Kalu dependencies on a previous version of pacman blocked everything. When you enter: sudo pacman -Syyu it checks for pacman upgrade first. Only pacman can update itself.

After this, pacman processes all upgrades, working on dependencies. 99% of the time, all will go well.

1 Like

Ahh I see, thanks for clearing that up for me :slight_smile:

I see.

That’s by design of Arch. Install all, or nothing if one package fails.

3 Likes

Is Arch designed like this so that broken packages that contain broken dependencies don’t affect and break other packages?

If I understand your question right, yes.

Arch updates is (to my knowledge) designed so that all updates must pass all checks before any update takes place. The reasoning behind this is to leave system in a consistent state by not making partial updates, only full updates.

1 Like

Just trying to learn more about pacman, what does -Rcs mean? I know -R means to remove the package but what about cs?

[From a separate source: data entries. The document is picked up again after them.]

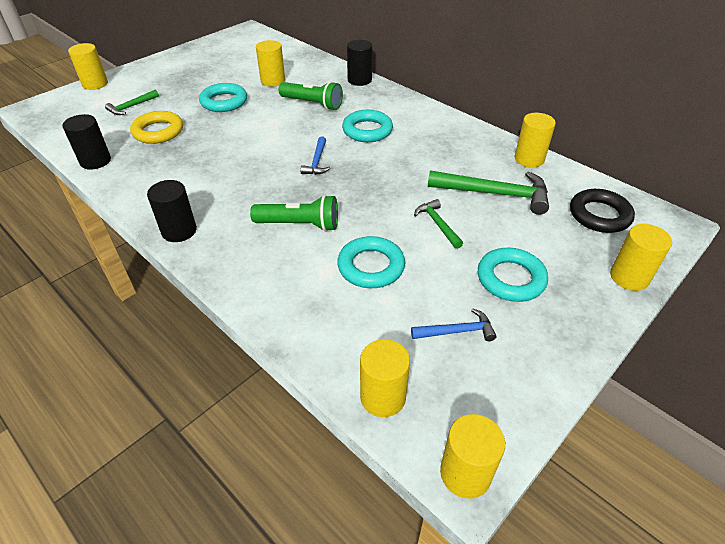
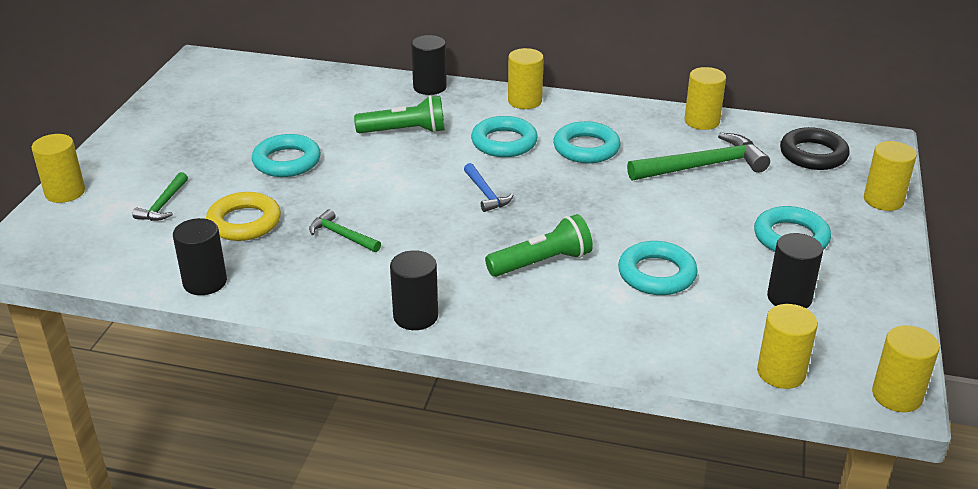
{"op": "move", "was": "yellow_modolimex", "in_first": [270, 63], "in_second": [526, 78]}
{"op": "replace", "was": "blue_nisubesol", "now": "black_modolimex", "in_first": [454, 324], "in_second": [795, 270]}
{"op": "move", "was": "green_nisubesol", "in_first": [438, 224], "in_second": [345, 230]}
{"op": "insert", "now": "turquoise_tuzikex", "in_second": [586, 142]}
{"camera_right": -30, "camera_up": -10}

Just look at this wiki page: https://wiki.archlinux.org/index.php/Pacman/Rosetta

1 Like

Do you know the help system? Usable in every terminal, in every tty, fast and w/o X or an internet connection:

Short and for frequently used:

pacman --help

Manpage:

man pacman

And always look for yourself first, instead of simply asking basic questions.

That must be purged kalu, has already been written several times. Also you can find out for yourself what that is.